Budding power forward David Backes thinks of it as a passing of the torch, as he told Jeremy Rutherford of the St. Louis Post-Dispatch.

“It’s kind of a ‘passing of the guard,’ the way USA Hockey did it in the Olympics,” Backes said. “It’s happening here now. They were guys that you knew could get it done. But they’re not here anymore, so someone else has got to be the guy that’s going to get that clutch goal, or produce on a regular basis. It’s an awesome opportunity. Really, there’s no ceiling, no limit.”

Rutherford points out that the minutes that went to Tkachuk and Kariya (well, whenever he actually played) will go to the team’s younger forwards.

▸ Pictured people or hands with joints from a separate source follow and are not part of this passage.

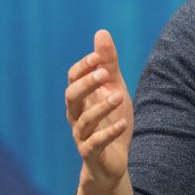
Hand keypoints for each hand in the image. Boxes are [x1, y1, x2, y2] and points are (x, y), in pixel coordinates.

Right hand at [65, 29, 133, 189]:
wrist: (113, 161)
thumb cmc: (111, 120)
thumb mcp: (114, 89)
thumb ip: (108, 64)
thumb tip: (101, 32)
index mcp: (81, 100)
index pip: (73, 80)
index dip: (83, 68)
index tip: (98, 57)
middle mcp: (77, 116)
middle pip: (71, 97)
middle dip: (86, 84)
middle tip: (105, 74)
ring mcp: (82, 136)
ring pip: (84, 121)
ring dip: (101, 107)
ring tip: (119, 96)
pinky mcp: (92, 154)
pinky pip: (95, 144)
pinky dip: (108, 133)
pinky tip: (123, 123)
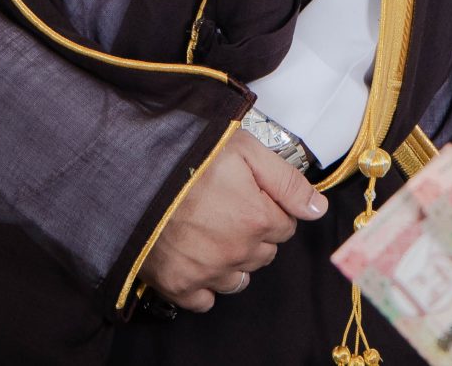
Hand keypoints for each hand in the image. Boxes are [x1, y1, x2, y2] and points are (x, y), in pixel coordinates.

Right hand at [145, 129, 328, 312]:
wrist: (133, 176)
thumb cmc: (189, 157)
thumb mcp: (246, 151)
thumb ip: (287, 181)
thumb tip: (318, 208)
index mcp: (257, 219)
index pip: (286, 226)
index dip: (269, 208)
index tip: (249, 196)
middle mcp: (237, 252)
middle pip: (264, 253)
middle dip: (254, 234)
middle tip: (227, 210)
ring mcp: (207, 272)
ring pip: (239, 279)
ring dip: (233, 261)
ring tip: (210, 233)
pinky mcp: (179, 285)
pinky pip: (206, 300)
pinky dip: (204, 284)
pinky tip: (195, 258)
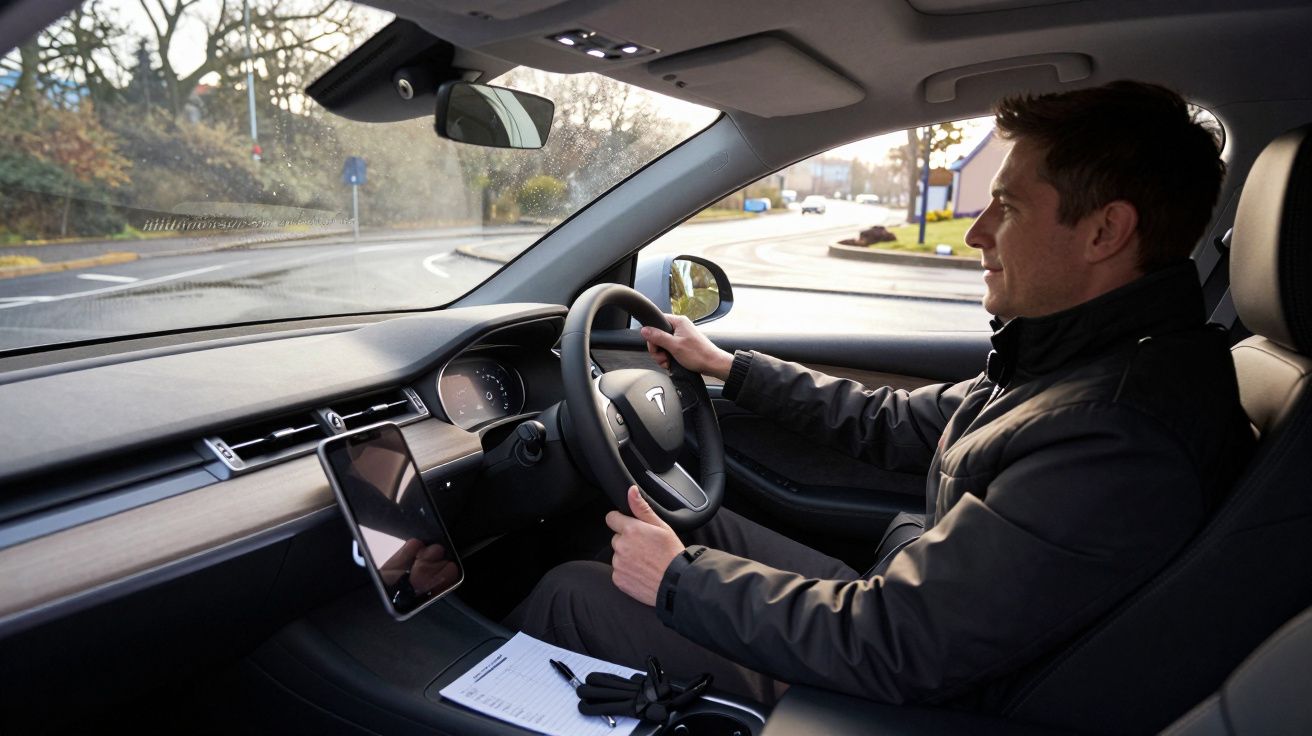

Tkachuk and Kariya averaged 30 minutes, 39 seconds of ice time per game last season, and now that ice will be divided among David Perron, T.J. Oshie and Patrik Berglund, among others.

“When players get more ice time, you’re into the game more,” former Blues defenseman Al MacInnis said. “You’re not thinking, you’re reacting. Most guys at this level, they bring their game to another level because of that. You’re not even thinking about making a mistake; you’re just going out there and playing the game.”

I’ve gone on record of saying that the Blues would be a great fit for veteran forward Bill Guerin and I don’t think all the “glass ceiling” talk would excuse the team from relying too much on an aging player. Still, if the team truly wants a resounding emphasis on those wet-behind-the-ears scorers, then they’ll get just that.

We’ll see if they break through that glass ceiling or end up wounded in the process.